As claims come under more internal and external scrutiny, providers can ask themselves whether they have substantially complied with the regulatory obligation, Fitzgerald says. If they submit the claim and it’s denied, would it be upheld on appeal? “Looking through the litigation lens helps clarify,” he says. “Some requirements you can cure or you might have substantially met the spirit of the rule.” For example, it might not be fatal to the payment of a claim if a physician missed a deadline because of a frozen computer. But some things are beyond the pale. Fitzgerald recently reviewed the billing at an anesthesia practice at the request of the anesthesiologists, who were troubled by one physician’s habit of rounding the time he spent providing services. Since Medicare pays for anesthesia based on time, every minute counts, and this anesthesiologist rounded in whatever direction benefited his wallet. It wasn’t too subtle; documentation showed him ending at 12:05 p.m. in operating room one and starting at noon in operating room two. “When you are paid every 60 seconds, there is no provision for rounding. There’s no Medicare provision for giving yourself an extra five minutes,” Fitzgerald says. The rounding netted the anesthesiologist an extra $20,000 a year, and over four years he took in $80,000 in overpayments. The practice repaid Medicare, but it was a lot of risk for a relatively small amount of money.
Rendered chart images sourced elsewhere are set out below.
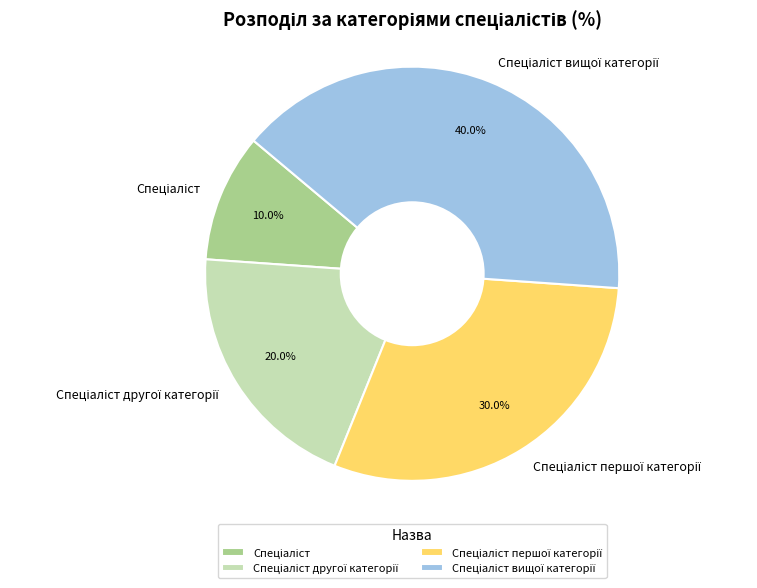

Is there any slice that represents more than half of the pie?

No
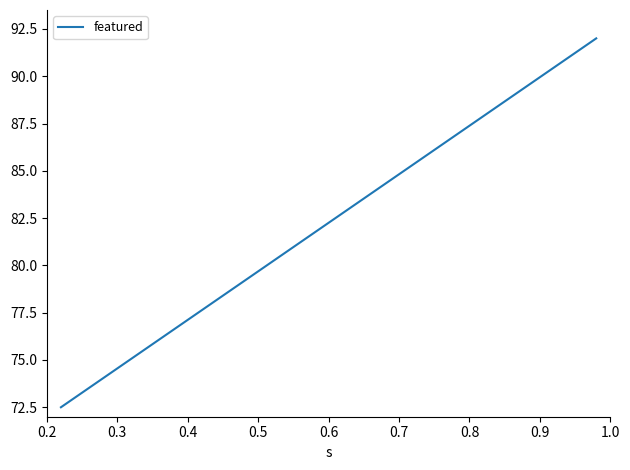

What is the minimum value shown in the chart?

72.5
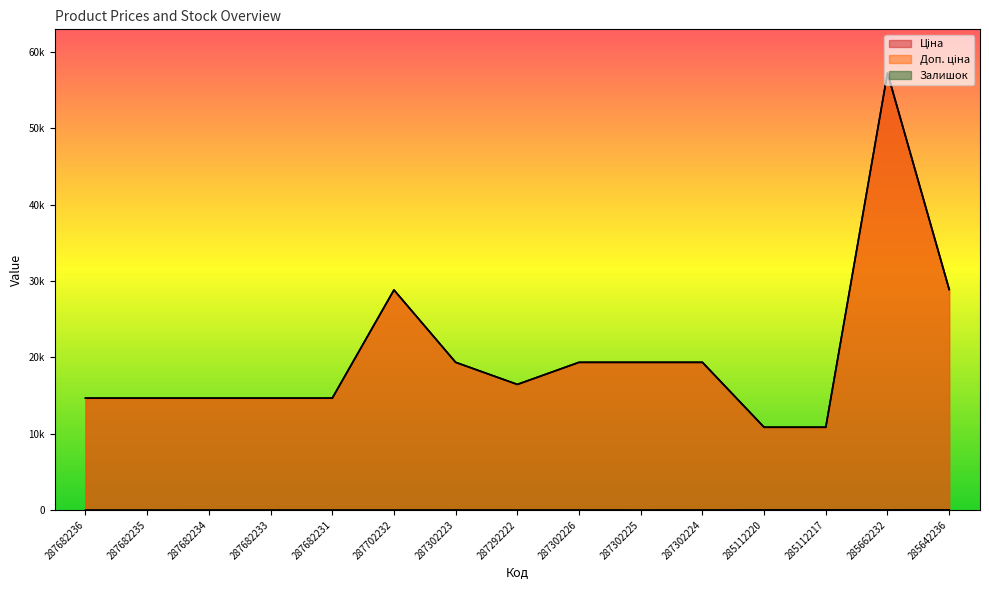

How many distinct data groups are displayed?

3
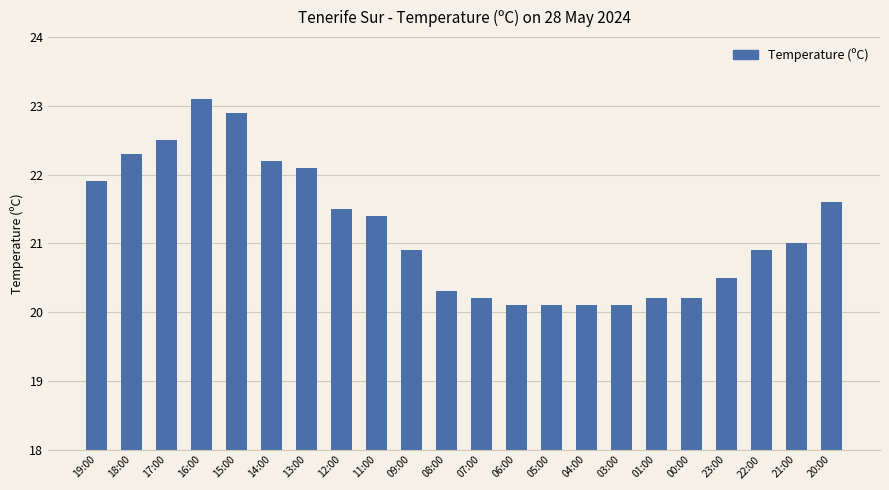

What is the maximum value shown in the chart?

23.1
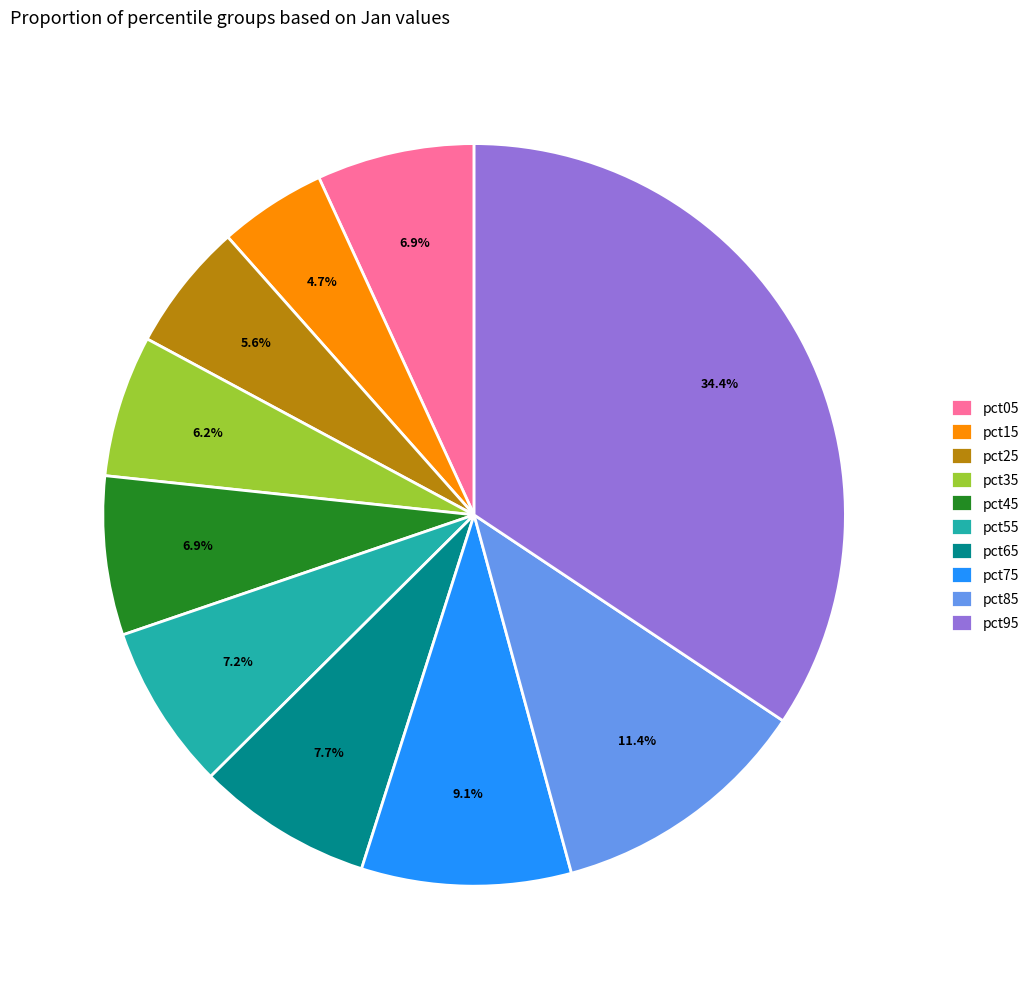

How many slices are in this pie chart?

10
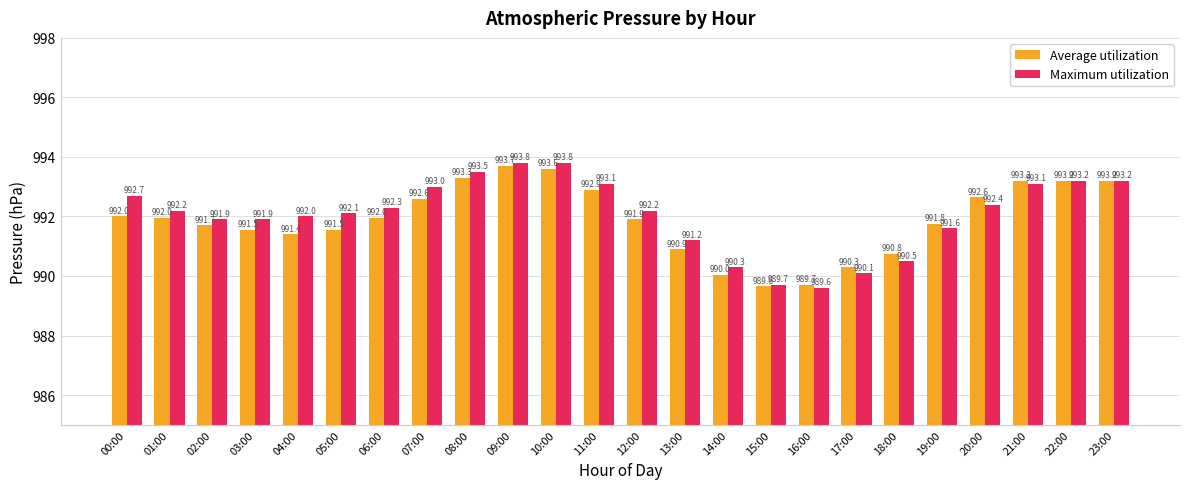

What is the label of the 17th bar from the left?

16:00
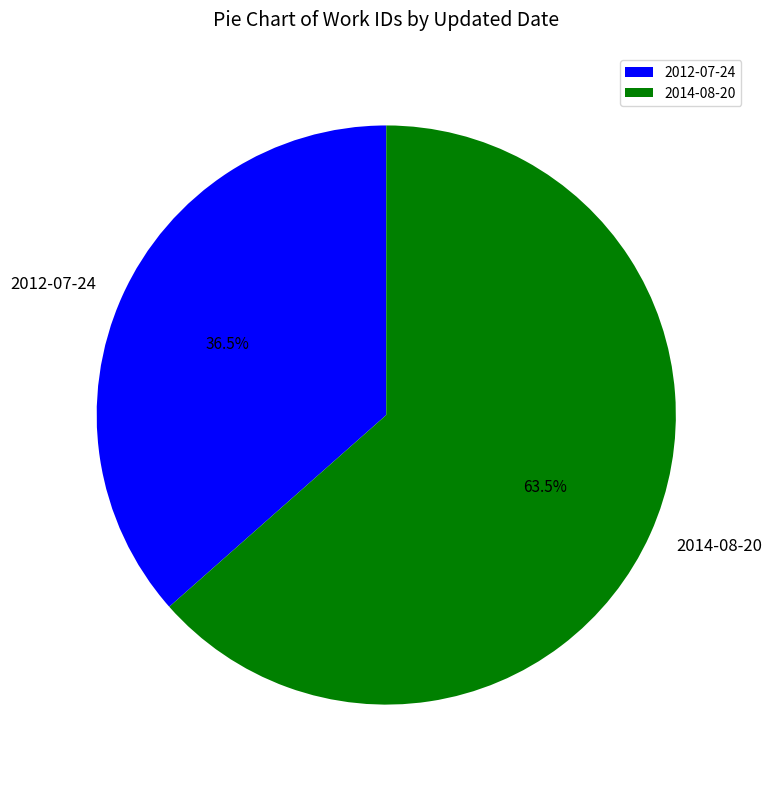

Which category has the biggest portion of the pie?

2014-08-20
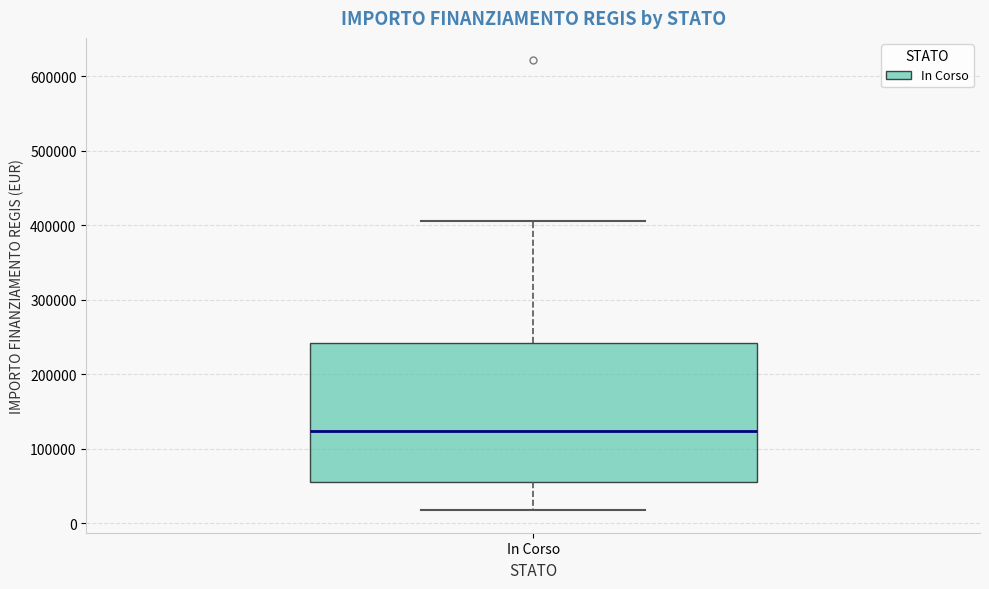

Where does the upper whisker of the box for In Corso end on the y-axis? The values are not printed on the chart, so give them approximately, as read against the axis.

410000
Keith Wolf, general counsel for St. Barnabas Hospital in the Bronx, N.Y., says as a general rule hospitals must meet technical requirements. “Otherwise, it is not a claim that should or can be paid,” he says. “From a compliance perspective, our view of the world is that bills go out clean and if for some reason a technical violation comes in through an audit, we are not fighting unless it exceeds a dollar value and we want to take a stand on an issue,” Wolf says. A missing signature in the official medical record can sometimes be remedied during a field audit through the use of other documentation. For example, there may be a form attached to a lab sample so the lab can process the specimen. “If the physician signed that form, the argument goes that the signed form is a physician order, even though that form was not in the official medical record — it’s a lab form. Clearly you prefer that the physician order be in the official medical record, but this is a way that one can make a productive argument in support of payment on a technical issue to an auditor.”